### Supplied information ###
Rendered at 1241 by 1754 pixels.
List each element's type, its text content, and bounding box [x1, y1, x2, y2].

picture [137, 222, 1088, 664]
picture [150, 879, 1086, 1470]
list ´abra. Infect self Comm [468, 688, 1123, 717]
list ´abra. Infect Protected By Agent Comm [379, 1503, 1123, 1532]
###
**Task:** Restate the records above exactly.

**Response box:**
Rendered at 1241 by 1754 pixels.
List each element's type, its text content, and bounding box [x1, y1, x2, y2].

picture [137, 222, 1088, 664]
picture [150, 879, 1086, 1470]
list ´abra. Infect self Comm [468, 688, 1123, 717]
list ´abra. Infect Protected By Agent Comm [379, 1503, 1123, 1532]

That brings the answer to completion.